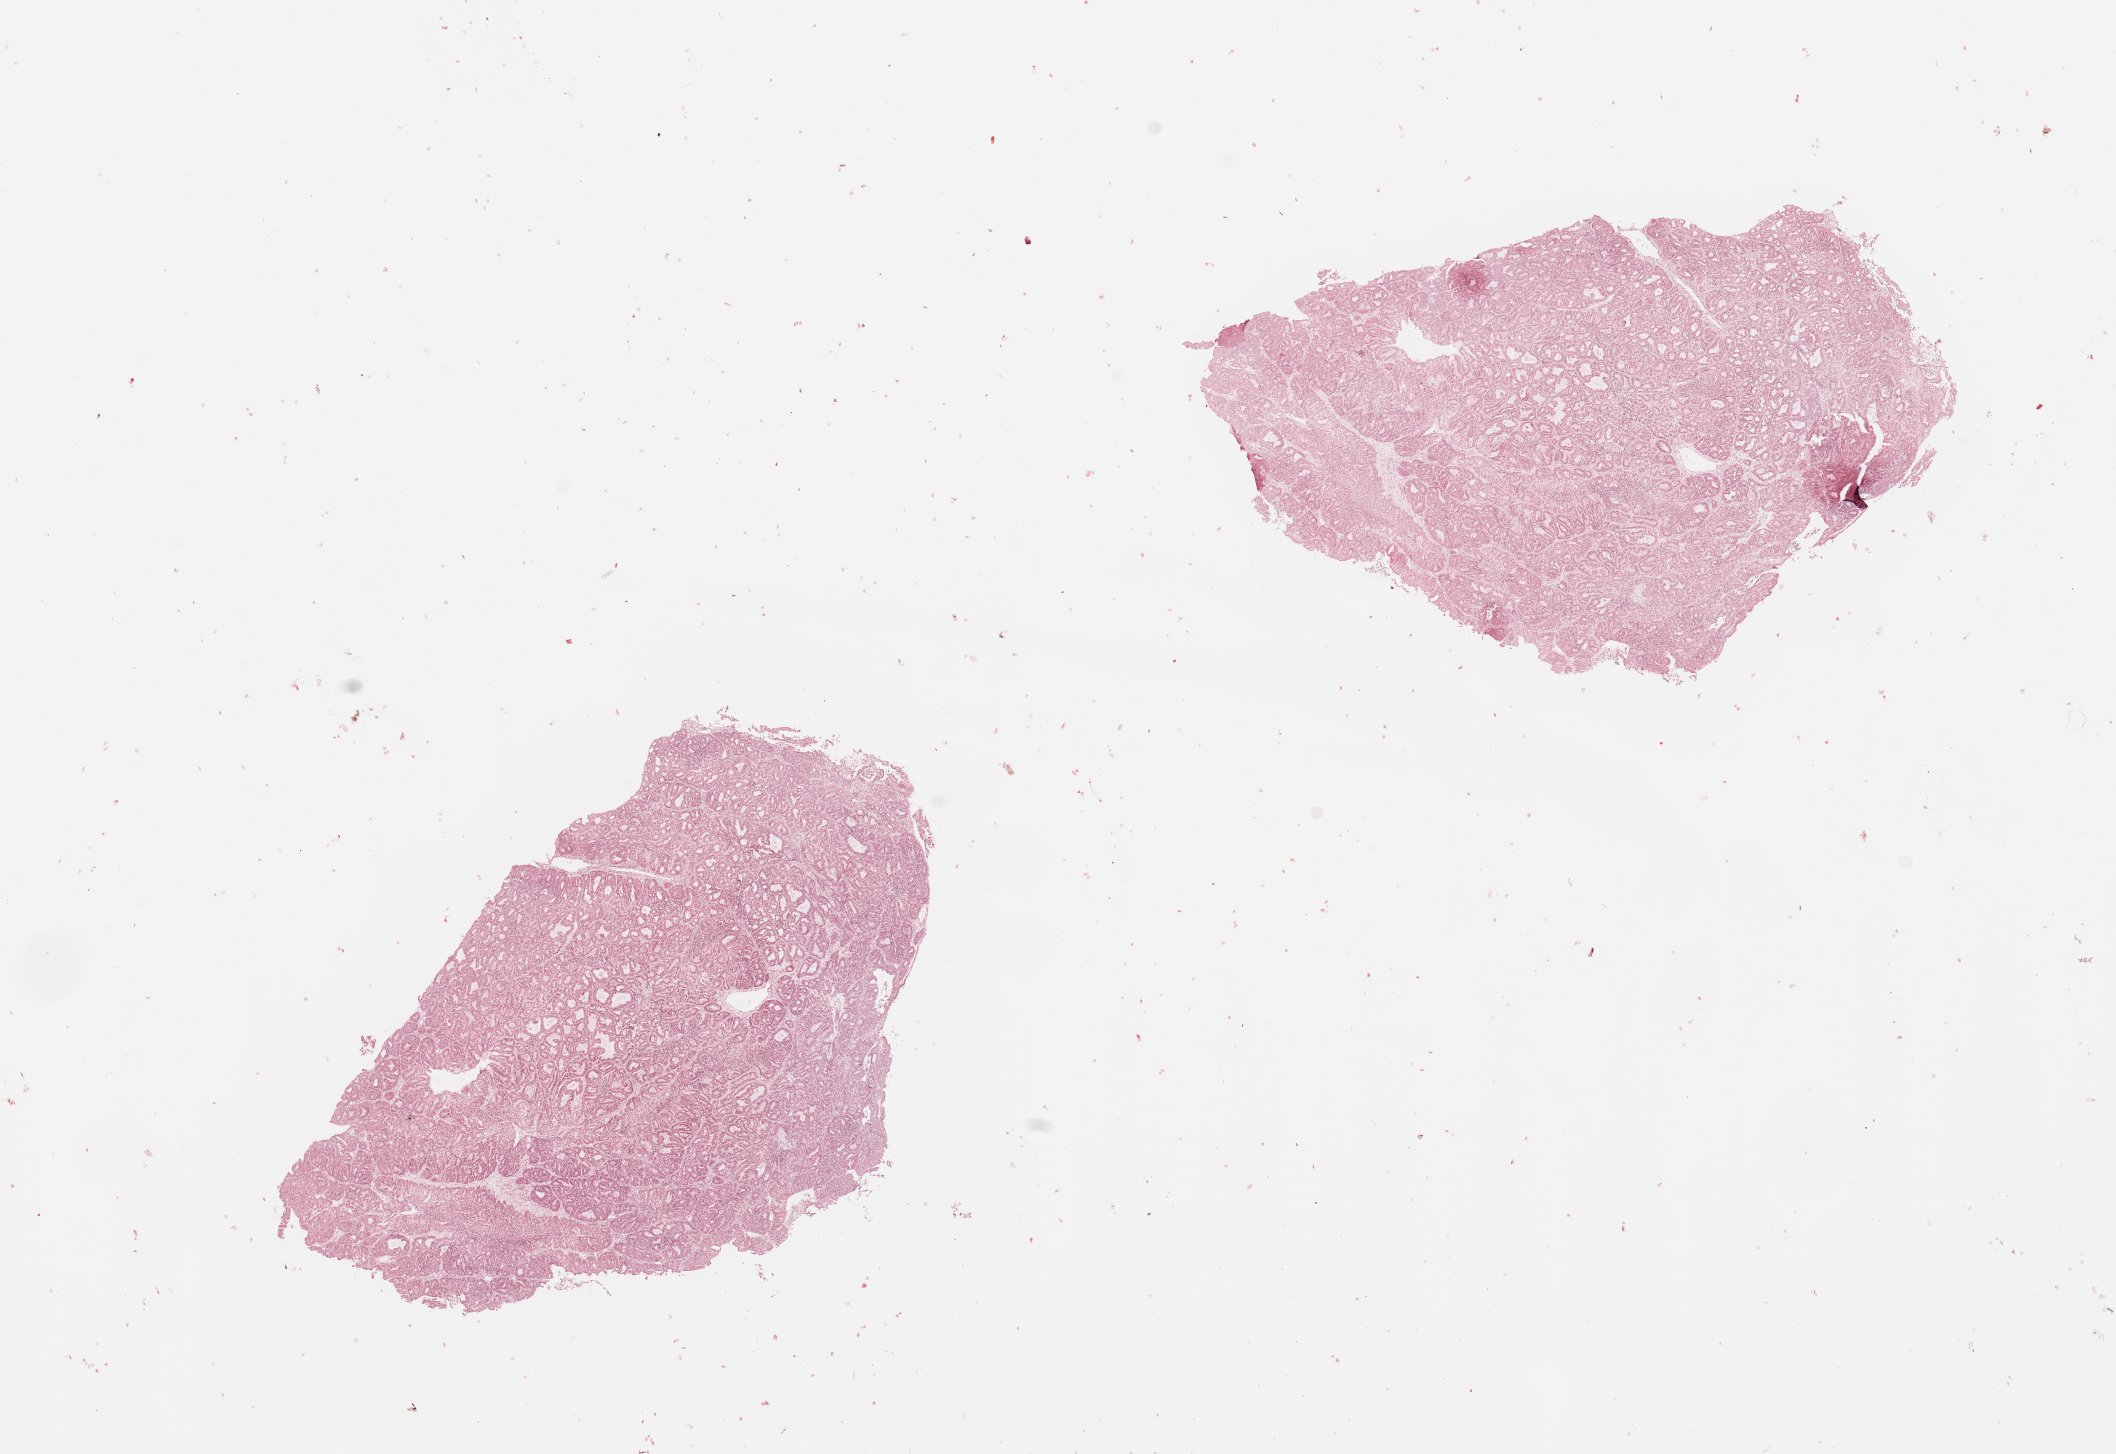
H&E whole-slide image, shown as a low-resolution overview of the whole scanned area (about 16.7 x 11.5 mm, from a 20x scan). Tumour tissue sample, uterus. 83-year-old female patient. Histologic grade: G2 (moderately differentiated).
* primary tumour site (as recorded): posterior endometrium
* AJCC pathologic stage: II
* histologic diagnosis: Endometrioid adenocarcinoma, NOS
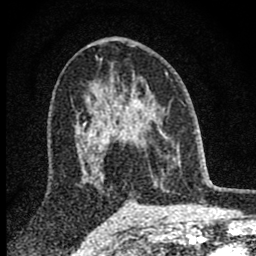
Breast MRI (dynamic contrast-enhanced), one axial slice. Position 48 of 80 along the scan axis. Cropped to one breast. Dynamic contrast-enhanced series, time point 2 of 8 at this slice position (early post-contrast). 1.5 T. TE 2.8 ms, TR 7.7 ms. 2 mm slice thickness. 256 × 256 image matrix, field of view 130 × 130 mm. Female patient.
Annotated regions visible in this slice (semi-automatically segmented with operator editing):
- enhancing-tissue mask used for the functional tumour volume (all voxels passing the contrast-enhancement thresholds inside the analysis volume; usually the tumour): bounding box (x1, y1, x2, y2) in pixels: (98, 80, 179, 181)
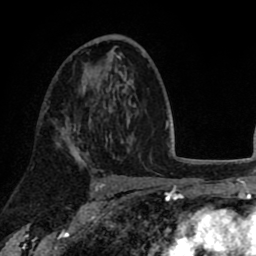
Breast MRI (dynamic contrast-enhanced), one axial slice; position 49 of 80 along the scan axis; cropped to one breast; dynamic contrast-enhanced series, time point 2 of 8 at this slice position (early post-contrast); 1.5 T; TE 2.6 ms, TR 5.6 ms; 256 × 256 image matrix, field of view 170 × 170 mm. Female patient.
Annotated regions visible in this slice (semi-automatically segmented with operator editing):
- enhancing-tissue mask used for the functional tumour volume (all voxels passing the contrast-enhancement thresholds inside the analysis volume; usually the tumour): bounding box <61,94,96,158> (left, top, right, bottom; pixels)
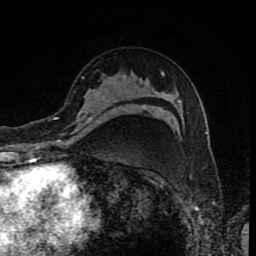
Breast MRI (dynamic contrast-enhanced), one axial slice. Slice 55 of 80 in the series (ordered by position). Cropped to one breast. Dynamic contrast-enhanced series, time point 2 of 8 at this slice position (early post-contrast). 1.5 T. TE 4.2 ms, TR 7 ms. 2 mm slice thickness. 256 × 256 image matrix, field of view 155 × 155 mm. Female patient.
Outlined on this slice (semi-automatically segmented with operator editing):
- enhancing-tissue mask used for the functional tumour volume (all voxels passing the contrast-enhancement thresholds inside the analysis volume; usually the tumour): bounding box (x1, y1, x2, y2) in pixels: (60, 92, 100, 141)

* * * *

● **Exercise objective**:
Using the entries above, copy out all lines that contain the string "tissue".

● **Exercise solution**:
H&E whole-slide image, shown as a low-resolution overview of the whole scanned area (about 16.7 x 11.5 mm, from a 20x scan). Tumour tissue sample, uterus. 83-year-old female patient. Histologic grade: G2 (moderately differentiated).
- enhancing-tissue mask used for the functional tumour volume (all voxels passing the contrast-enhancement thresholds inside the analysis volume; usually the tumour): bounding box (x1, y1, x2, y2) in pixels: (98, 80, 179, 181)
- enhancing-tissue mask used for the functional tumour volume (all voxels passing the contrast-enhancement thresholds inside the analysis volume; usually the tumour): bounding box <61,94,96,158> (left, top, right, bottom; pixels)
- enhancing-tissue mask used for the functional tumour volume (all voxels passing the contrast-enhancement thresholds inside the analysis volume; usually the tumour): bounding box (x1, y1, x2, y2) in pixels: (60, 92, 100, 141)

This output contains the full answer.